The process of assigning values computed through dx(u) at integration points to the nodes of the sigma variable appears to introduce errors.
To verify this conjecture, I designed an extremely simple numerical example of linear elasticity
test_simple.edp (3.1 KB)
tension.zip (307.4 KB) (it’s the mesh file)
that should fully converge after the first iteration step. However, when I run the code:
solve A11([u,v],[u1,v1]) = int2d(Th)(epsilon(u,v)'*Copen(E,nu)*epsilon(u1,v1))
-int2d(Th)(epsilon(ubefore,vbefore)'*Copen(E,nu)*epsilon(u1,v1))
-int2d(Th)([sigma[0],sigma[1],sigma[2]]'*epsilon(u1,v1))
+on(1,u=0,v=-displacement)+on(2,v=displacement);
, it fails to converge. But when I run:
solve A11([u,v],[u1,v1]) = int2d(Th)(epsilon(u,v)'*Copen(E,nu)*epsilon(u1,v1))
-int2d(Th)(epsilon(ubefore,vbefore)'*Copen(E,nu)*epsilon(u1,v1))
-int2d(Th)(epsilon(ubefore,vbefore)'*Copen(E,nu)*epsilon(u1,v1))
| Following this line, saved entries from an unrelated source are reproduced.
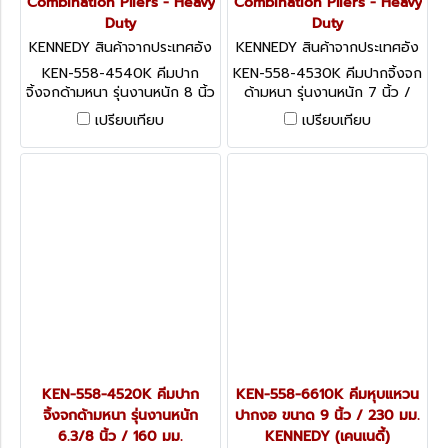
Combination Pliers - Heavy
Combination Pliers - Heavy
Duty
Duty
KENNEDY สินค้าจากประเทศอัง
KENNEDY สินค้าจากประเทศอัง
กฤษ KEN-558-4540K
กฤษ KEN-558-4530K
KEN-558-4540K คีมปาก
KEN-558-4530K คีมปากจิ้งจก
จิ้งจกด้ามหนา รุ่นงานหนัก 8 นิ้ว
ด้ามหนา รุ่นงานหนัก 7 นิ้ว /
/ 205 มม. KENNEDY
180 มม. KENNEDY
เปรียบเทียบ
เปรียบเทียบ
Combination Pliers - Heavy
Combination Pliers - Heavy
Duty
Duty
KEN-558-4520K คีมปาก
KEN-558-6610K คีมหุบแหวน
จิ้งจกด้ามหนา รุ่นงานหนัก
ปากงอ ขนาด 9 นิ้ว / 230 มม.
6.3/8 นิ้ว / 160 มม.
KENNEDY (เคนเนดี้)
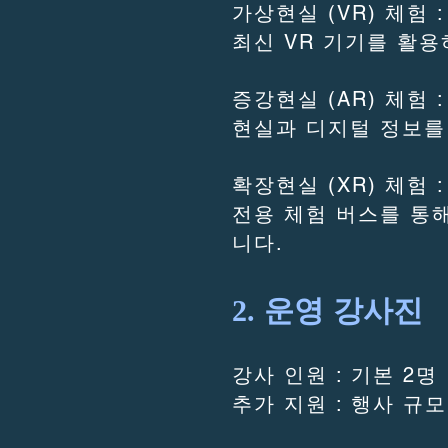
가상현실 (VR) 체험 :
최신 VR 기기를 활
증강현실 (AR) 체험 :
현실과 디지털 정보를
확장현실 (XR) 체험 :
전용 체험 버스를 통
니다.
2. 운영 강사진
강사 인원 : 기본 2명
추가 지원 : 행사 규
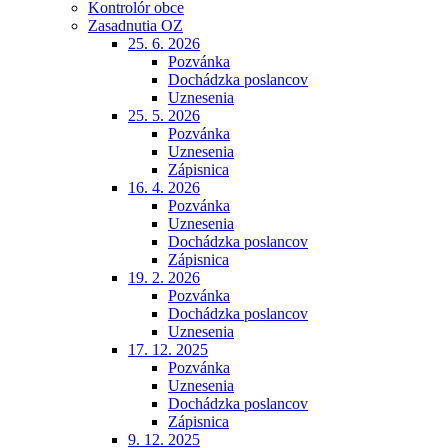
Kontrolór obce
Zasadnutia OZ
25. 6. 2026
Pozvánka
Dochádzka poslancov
Uznesenia
25. 5. 2026
Pozvánka
Uznesenia
Zápisnica
16. 4. 2026
Pozvánka
Uznesenia
Dochádzka poslancov
Zápisnica
19. 2. 2026
Pozvánka
Dochádzka poslancov
Uznesenia
17. 12. 2025
Pozvánka
Uznesenia
Dochádzka poslancov
Zápisnica
9. 12. 2025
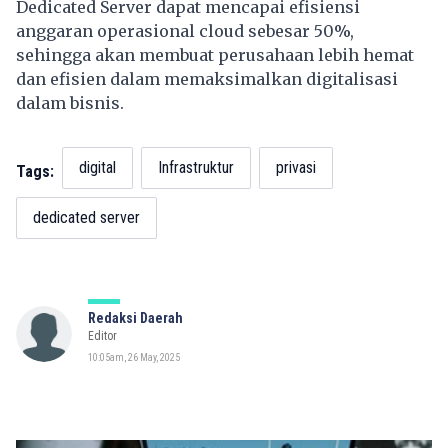
Dedicated Server dapat mencapai efisiensi
anggaran operasional cloud sebesar 50%,
sehingga akan membuat perusahaan lebih hemat
dan efisien dalam memaksimalkan digitalisasi
dalam bisnis.
digital
Infrastruktur
privasi
Tags:
dedicated server
Redaksi Daerah
Editor
10:05am, 26 May, 2025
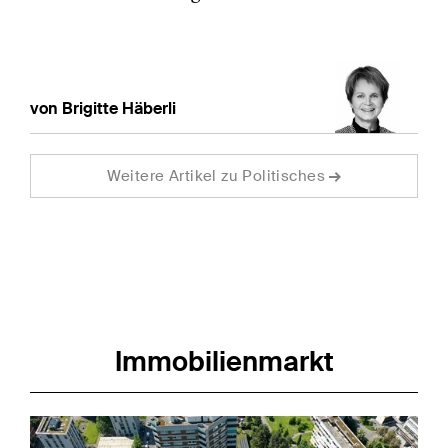
von Brigitte Häberli
Weitere Artikel zu Politisches
Immobilienmarkt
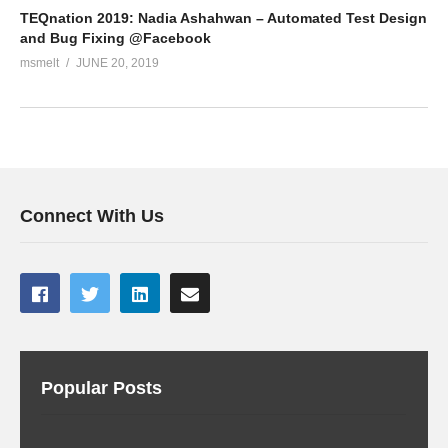
TEQnation 2019: Nadia Ashahwan – Automated Test Design
and Bug Fixing @Facebook
msmelt
JUNE 20, 2019
Connect With Us
Popular Posts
+on(1,u=0,v=-displacement)+on(2,v=displacement);
it converges completely in the first step, just as expected.
It is strange that these two codes are essentially identical. I am unsure whether this discrepancy is caused by errors introduced when interpolating values from integration points to nodes. I would appreciate any help from friends here to resolve this issue.